David Russell Branch (NASW member since 1964) died in Boca Raton, FL in March following a brief illness. He was 67.

Branch retired in January 1998 as southeast bureau chief for the International Medical News Group of Rockland, MD after a 30-year career as a medical writer. He continued to do freelance writing for IMNG, Reuters, Medical Education Network of Canada, and other clients until he was diagnosed in September with the recurrence of melanoma first discovered in 1993.

Branch, who was born in Middletown, OH, received his bachelor's degree from Miami University in Oxford, OH, and his master's degree from the Columbia University Graduate School of Journalism. He served in the U.S. Army from 1953 through 1955, and in 1958, began his newspaper career at the St. Petersburg Times.

Active in public and political affairs, Branch served as commissioner of schools in Rochester, NY, from 1969 through 1971, and as president of that board in 1971. He was a delegate to the Democratic National Convention in 1972 and 1974 and to the Florida Democratic Convention in 1992.

Over the years, Branch ran hundreds of miles in competitive road races and collected dozens of trophies. In 1996, at the age of 63, he won first place in his age group in a seven-mile race.

Branch is survived by his wife of 39 years, Robin Barrell Branch of Boca Raton, a former Sun-Sentinel editor and Palm Beach County columnist.

(Source: Sun-Sentinel obituary)


LORRI PRESTON

For ten years, Lorri Preston was the voice of Emory University medicine. Preston, 39, died in July of an undiagnosed brain tumor. She had been an NASW member since 1997.

"Most of what was known by the public about Emory medicine, public health, and nursing for the decade of the 1990s came through the voice of Lorri Preston," said Dr. Sylvia Wrobel, assistant vice president for health sciences communications at Emory.

Preston started at Emory in 1989 and rose to be assistant director of media relations for the health sciences communications department. She left in October 1999 to work for the American Cancer Society as director of medical and scientific communications and was later named managing editor of the American Cancer Society News Today, an online magazine.
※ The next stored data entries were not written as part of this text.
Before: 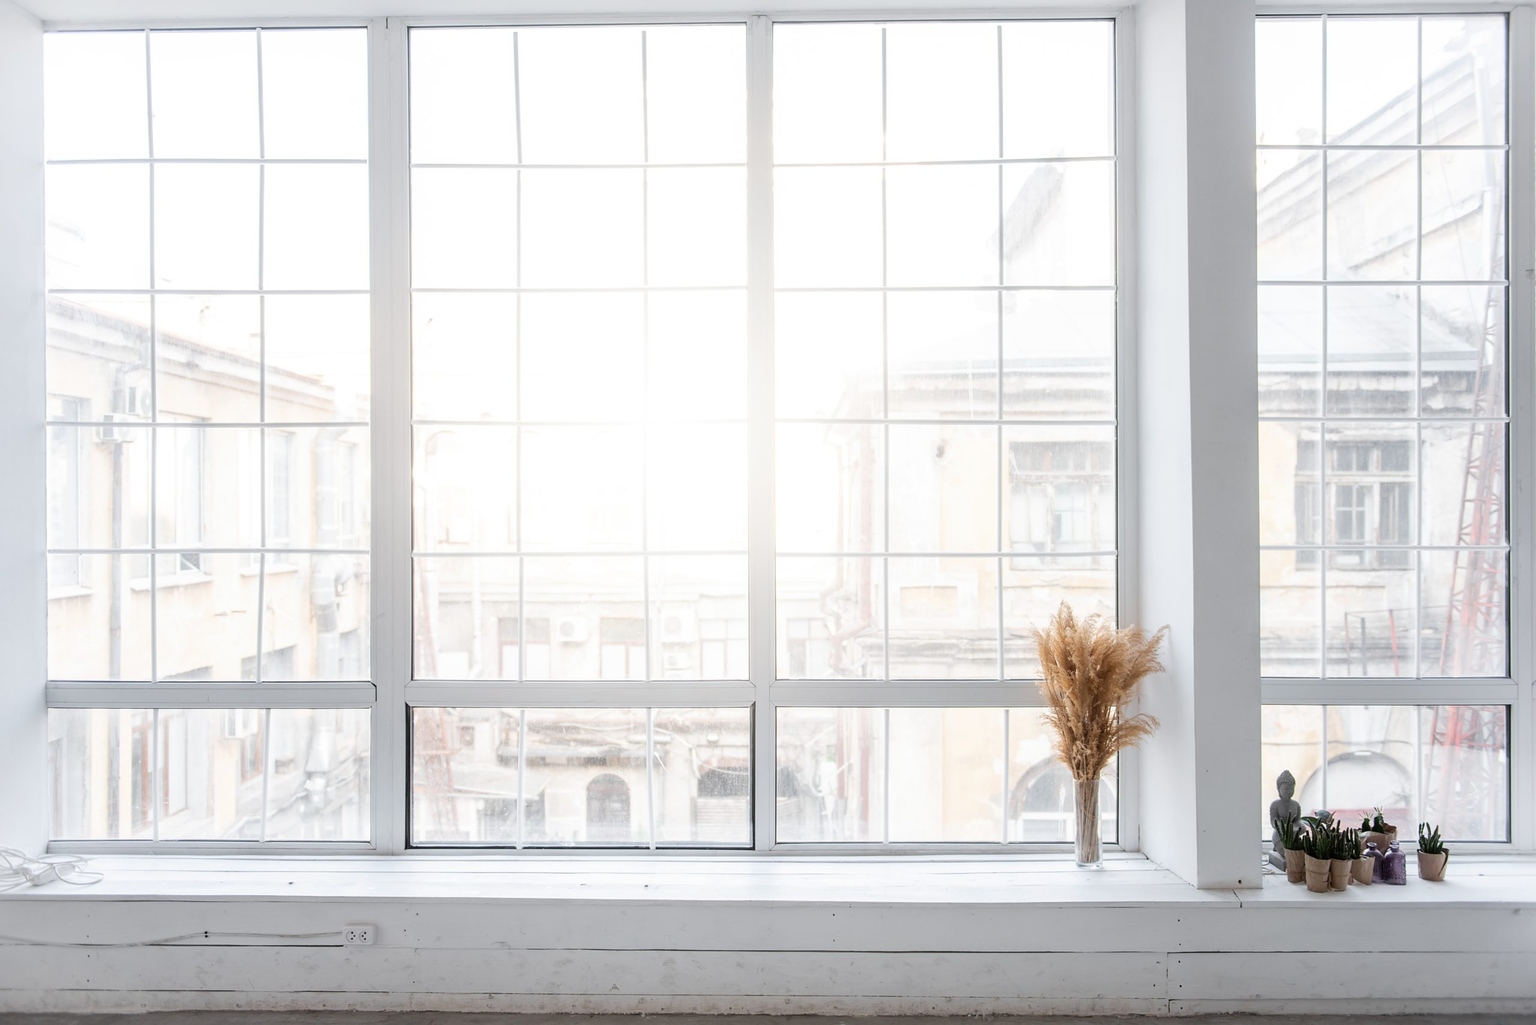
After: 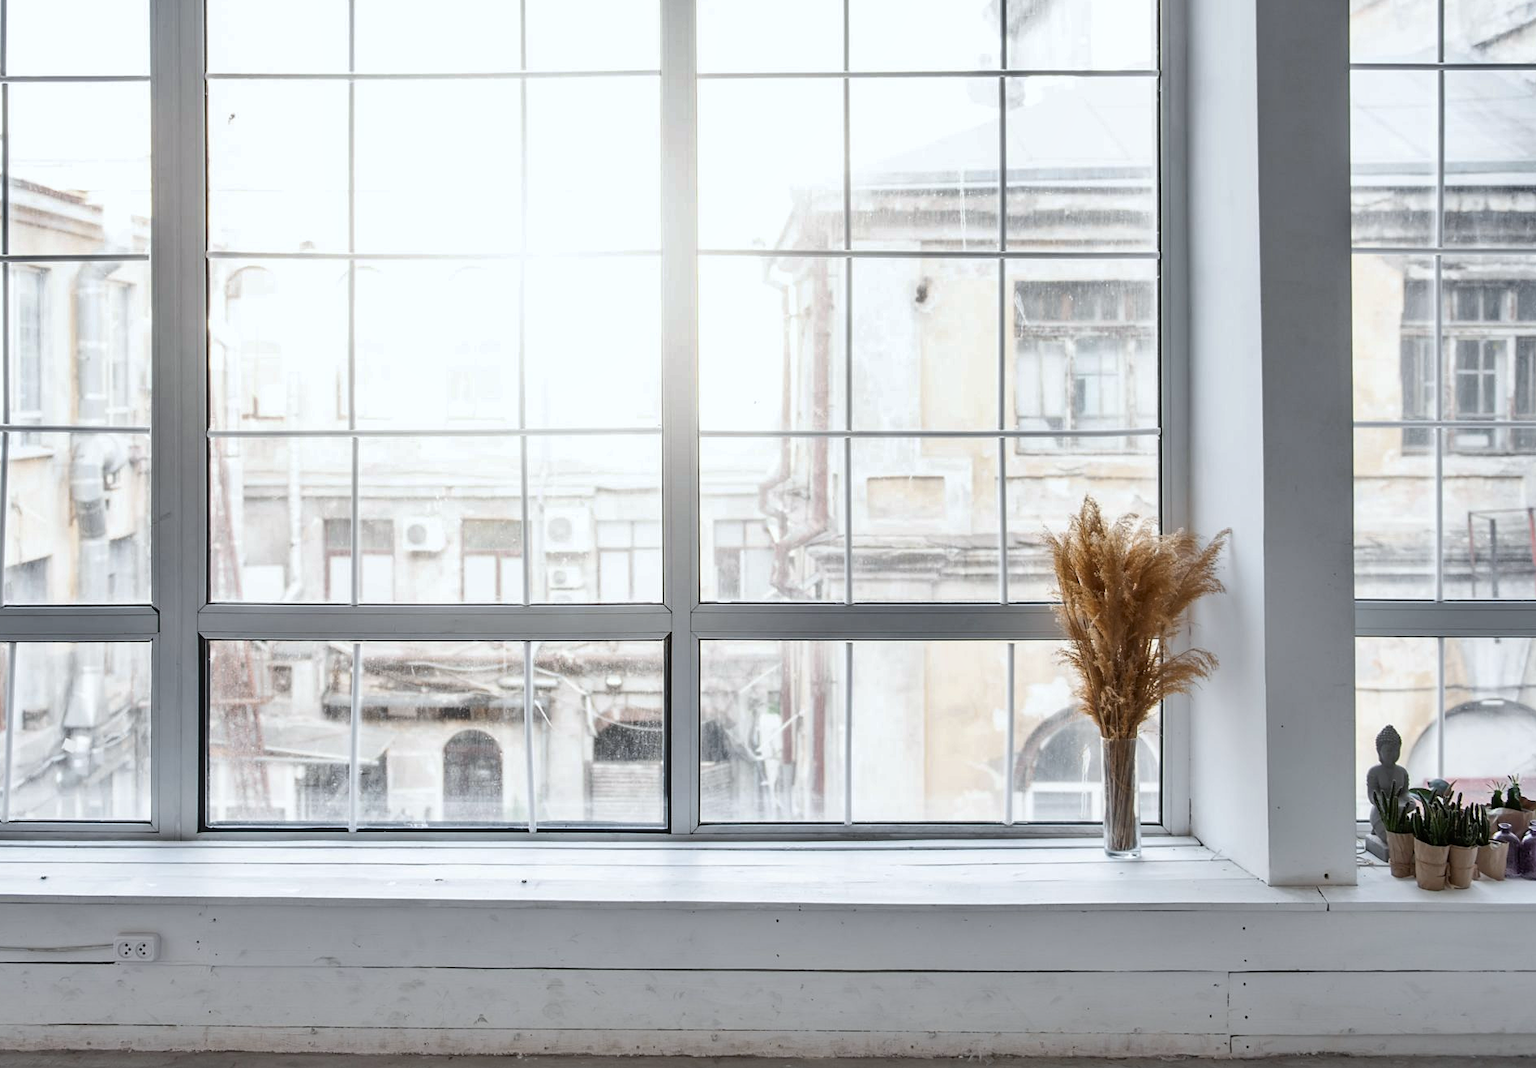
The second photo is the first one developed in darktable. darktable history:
crop: left 16.871%, top 22.857%, right 9.116%
shadows and highlights: shadows 30.63, highlights -63.22, shadows color adjustment 98%, highlights color adjustment 58.61%, soften with gaussian
white balance: red 0.986, blue 1.01
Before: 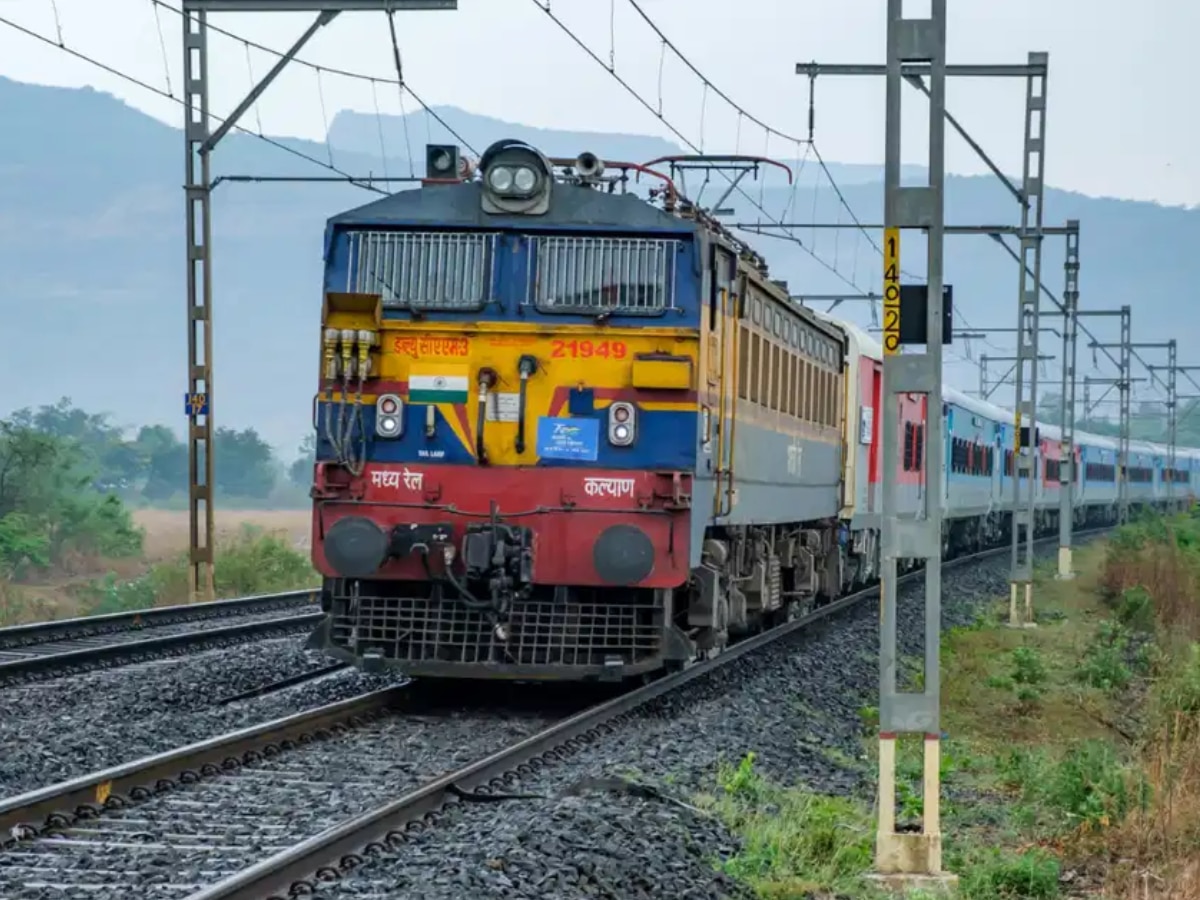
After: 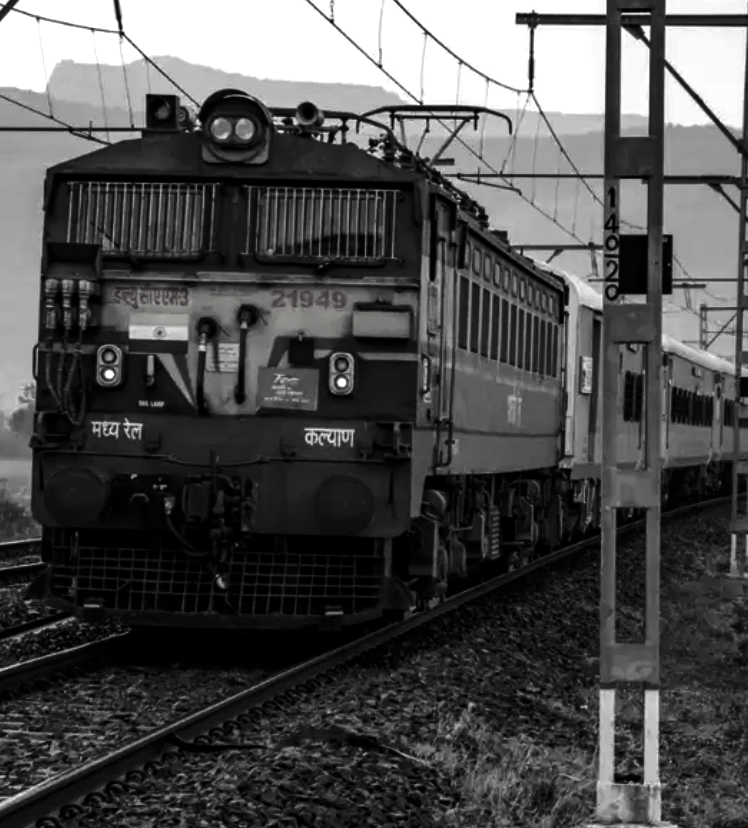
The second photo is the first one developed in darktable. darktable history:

Her work with Emory and ACS always focused on the people it affected.

"She loved her work because she was very intellectually curious and wanted to do good and help people," Dr. Wrobel said. "She loved the fact that she was getting health news out to the pubic."
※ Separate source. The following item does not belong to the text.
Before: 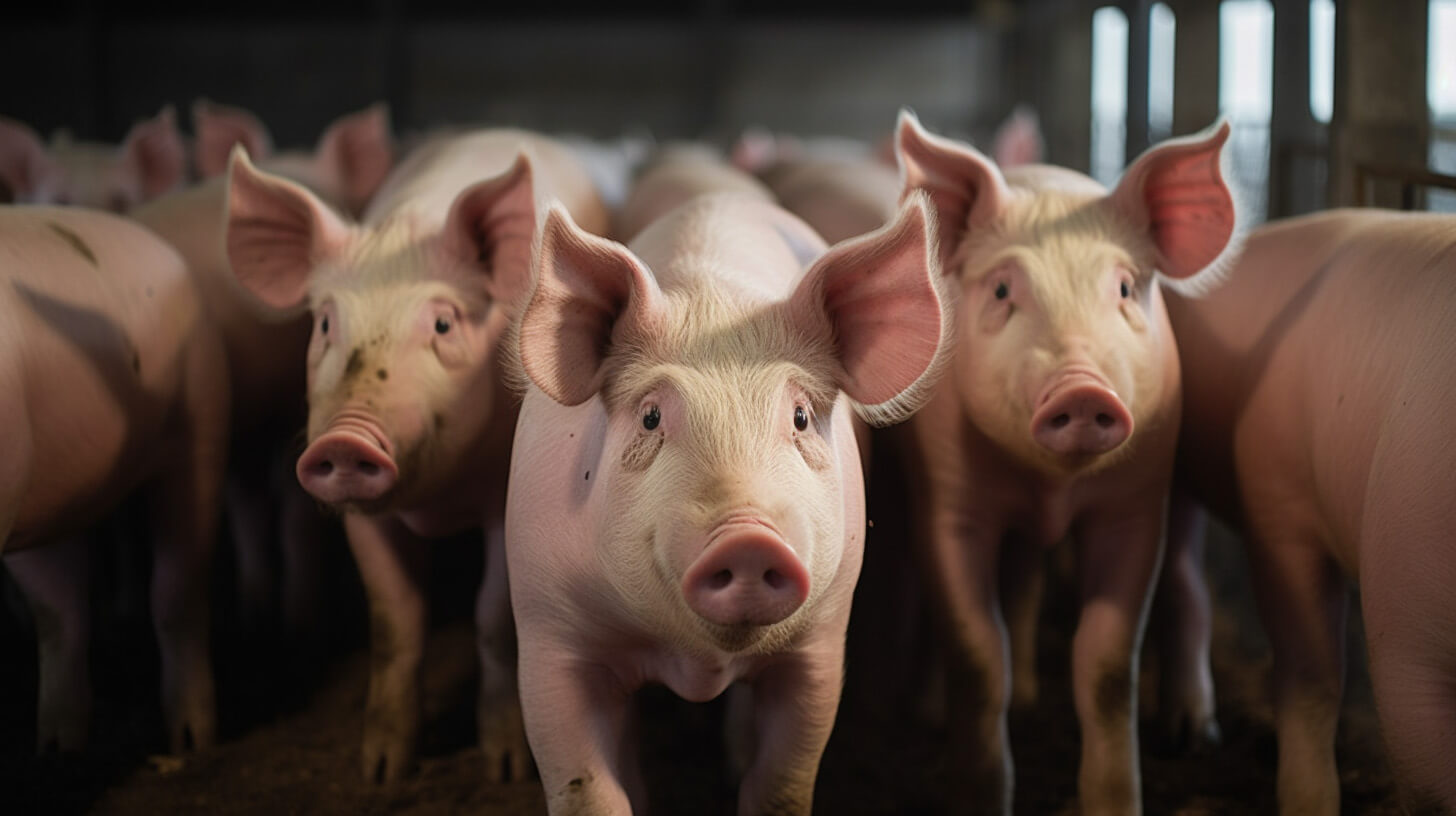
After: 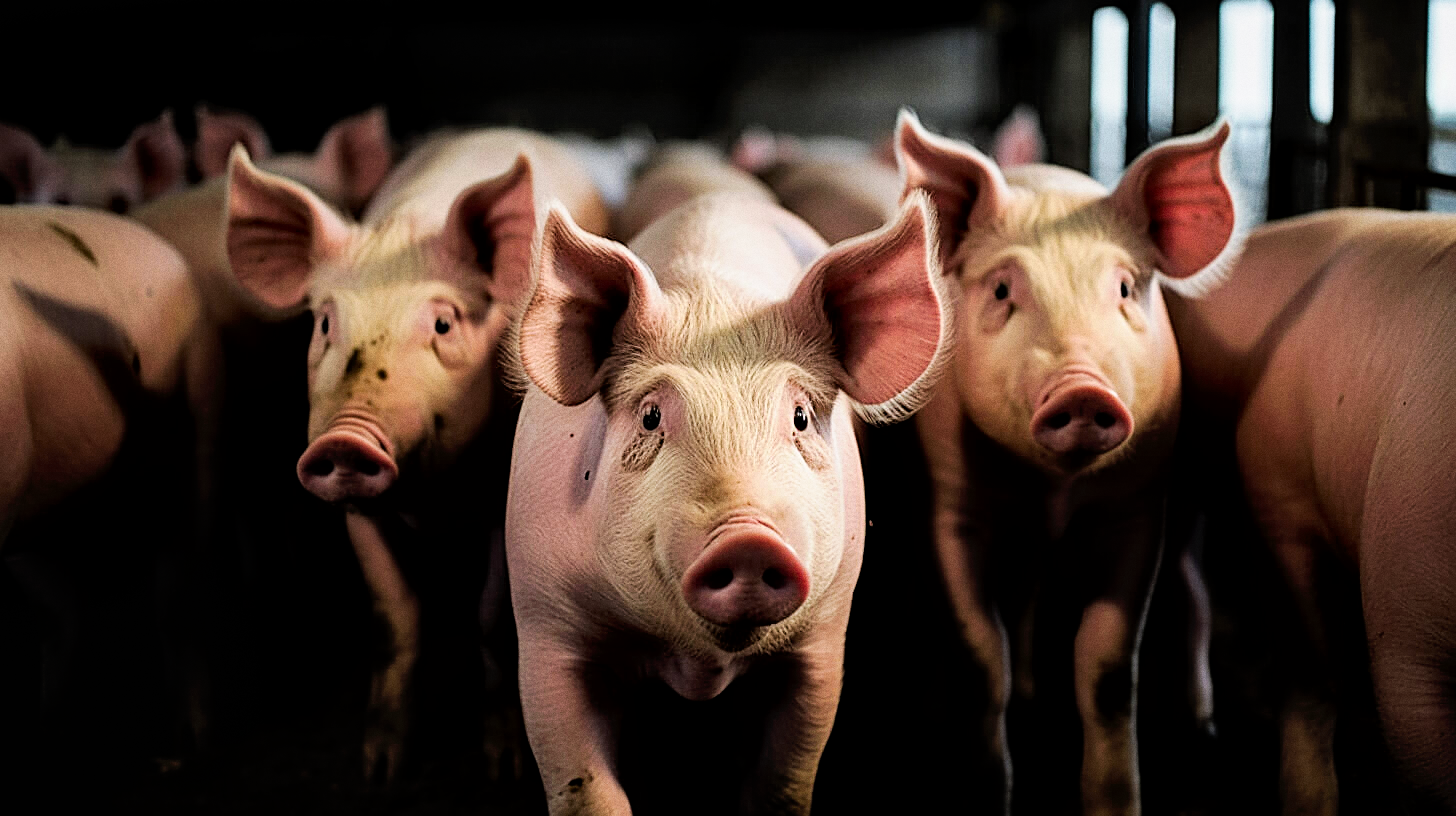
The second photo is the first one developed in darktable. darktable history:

Preston started her career as an intern for the U.S. Olympic Committee in Colorado Springs, CO, opening a news bureau at the Olympic training center in Lake Placid, NY, during the 1983-84 Winter Olympic trials. Her work as an intern landed her a full-time position as a public information officer.

A native of Bridgeport, CT, Preston was a graduate of Marietta's Walton High School where she played on the school's soccer team as the only girl. She was captain of the women's soccer team at the University of Georgia, where she graduated with a degree in journalism. While at Emory, she received her master's of public health degree in epidemiology.

(Source: Atlanta Journal-Constitution)


ANTHONY BROY

ScienceWriters has also learned of the death of Anthony Broy, a freelance from Elmhurst, NY. He had been an NASW member since 1975.